Consider two points:
First, Church teaching against contraception had to be teased out over the centuries from natural law theory and what we call now ‘theology of the body’. It rests today largely on conclusions of logic, philosophy, and theology. Church teaching against divorce-and-remarriage, in contrast, is expressly proclaimed in the New Testament and any literate Catholic can read Jesus’ strong words about it in the Bible. This teaching was heatedly and repeatedly defended by the Church Fathers, was reiterated consistently in numerous Councils, and has been expounded by all major theologians.

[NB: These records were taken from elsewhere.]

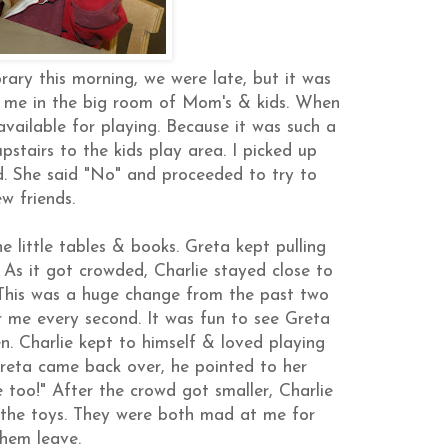
rary this morning, we were late, but it was
to me in the big room of Mom's & kids. When
vailable for playing. Because it was such a
pstairs to the kids play area. I picked up
. She said "No" and proceeded to try to
w friends.
e little tables & books. Greta kept pulling
 As it got crowded, Charlie stayed close to
 This was a huge change from the past two
 me every second. It was fun to see Greta
en. Charlie kept to himself & loved playing
reta came back over, he pointed to her
re too!" After the crowd got smaller, Charlie
 the toys. They were both mad at me for
hem leave.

Second, short of personal admission, there is no way to tell whether this Catholic couple or that is practicing contraception, and so there are virtually no ecclesiastical consequences possible in the external forum for disregard of Church teaching by pew Catholics. Indeed, with exceptions too rare to mention, there weren’t even official consequences for high-profile Catholics defending contraception in the ’60s. But cohabitation and post-divorce ‘marriage’, in contrast, are public acts falling squarely with the parameters of well-established (if inconsistently applied) public consequences (withholding of Communion being the best known). Millions of Catholics abide by this consequence. The millions of others who do not abide by it pretty much know they do not.
What does this mean?
It means, I suggest, that the complexity of the arguments underlying Church teaching on contraception allowed for the ecclesial equivalent of “plausible deniability” in regard to acceptance of that teaching by rank-and-file faithful, and the nature of the contraceptive act virtually excluded public enforcement measures. But Church teaching against divorce-and-remarriage is utterly obvious to any but the deliberately blind and the appropriateness of public consequences for public violation of that teaching has been unanimously upheld, and usually observed, for two millenia. Those factors combine to imply, I think, higher stakes in the divorce debate today than those confronting the Church over contraception a generation ago.
Now I think Church teaching against divorce-and-remarriage will, in the end, be squarely upheld in principle. My concern is different: what if Church teaching is duly upheld but, as happened after Humanae vitae, that teaching is allowed to twist slowly in the wind? For ecclesiastical officialdom to look the other way on contraception was, in a sense, possible; but for it to do so in regard to divorce, remarriage, and the reception of holy Communion would be immediately recognized as the practical abandonment of a major doctrino-disciplinary point.